The son of a military surgeon, Antoine Louis made his first medical experiences under the direction of his father, who was Chirurgien-major in the local military hospital. He received a position as a surgeon with a regiment already in 1743. He then went to Paris, achieving a position as Gagnant-maîtrise at the Salpêtrière through concours. Because of his extraordinary results in competitions set up by Academy of Surgery in 1744 and 1746 he was elected member i 1746.

Louis was in the forefront of the struggle to free the surgeons from the grasp of the domineering physicians. A leading advocate of the Paris surgeons, he wrote some of the most devastating polemics against the Paris medical faculty.

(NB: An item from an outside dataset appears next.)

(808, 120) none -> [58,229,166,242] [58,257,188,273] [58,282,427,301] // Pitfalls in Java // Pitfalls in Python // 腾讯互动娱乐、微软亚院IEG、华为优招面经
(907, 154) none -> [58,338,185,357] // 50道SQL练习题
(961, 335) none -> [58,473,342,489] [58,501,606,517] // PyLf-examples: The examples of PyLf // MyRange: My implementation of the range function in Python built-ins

In 1749 he completed his service at the Salpêtrière, a division of the Hôpital Général, and was legally entitled to automatic reception into the College of Surgery. He instead asked to become the first surgical candidate to sustain a public examination and to present in Latin his thesis on whether the transmission of malaria was hereditary. Louis’ dissertation Positiones anatomicae et chirurgicae . . . (1749) was the first in Latin at the College of Surgeons for one hundred years, making him Maître de chirurgie. This symbolic act was a moment of triumph for surgeons because it demonstrated that surgeons were as liberally educated, especially in Latin, as their physician peers.

In 1750 he was appointed professor of physiology, holding that tenure for 40 years. From 1857 he worked for a short time as surgeon at the Hôpital de la Charité, but abandoned his position due to conflicts with the brothers who were in charge of the hospital. In 1760 Louis participated in two military campaigns as Chirurgien-major consultant to the army of the upper Rhine. In 1764, following the retirement of Savour-François Moran (1697-1773), he was appointed lifetime secretary to the Académie royale de Chirurgie, an appointment which proved his outstanding position, and contributed greatly to the society's success. In 1775 Louis was appointed surgeon to the Charité.

Besides all this he found time to concern himself with the invention and improvement of various instruments. Shortly before his death, with Joseph Ignace Guillotin (1738-1814), he began construction of the executing machine that now bears the name of his co-inventor.

Although he authored many books, including numerous surgical treatises, he is best remembered as a learned historian, and editor, and a critic. Louis was also a pioneer of French medical jurisprudence and in 1749 presented a classic discussion of the differential signs of murder and suicide in cases of hanging.

Besides his own works, he also published the surgical aphorisms of Hermann Boerhaave (1668-1738). He was also the biographer of several famous surgeons who died in his lifetime. Upon his death he left two packages of manuscripts.

Bibliography

  • Course de Chirurgie pratique sur les plays dames à feud. 1746.
  • Observations sur d'électricité . . . avec des remarques sur son usage. 1747.
  • Observations et remarques sur le virus cancéreux. 1748.
  • Positiones anatomicae et chirurgicae de vulneribus capitis, quas praes. Salv. Lorand, tueri conabitur etc. 1749.
  • Mémoire sur une question anatomique relative à la jurisprudence; dans lequel on établit les principes pour distinguer, à l'inspection d'un corps trouvé pendu, les signes du suicide d'avec ceux de l'assassinat.
    Paris, P. G. Cavelier, 1763.
  • Mémoire contre la légitimité des naissances pretendues tardives.
    Paris, P. G. Cavelier, 1764.
    Attempt to set the minimum and maximum limits of duration of human pregnancy. Supplement published in 1764.
  • Recueil d’observations d’anatomie et de chirurgie, pour servir sa base à la théorie des plaies de tête par contrecoup.
    Written with Pierre Sue (1739-1816). 1768.
  • Dictionnaire de chirurgie. 2 volumes; 1772.
  • Oeuvres diverses de chirurgie. 2 volumes; 1788.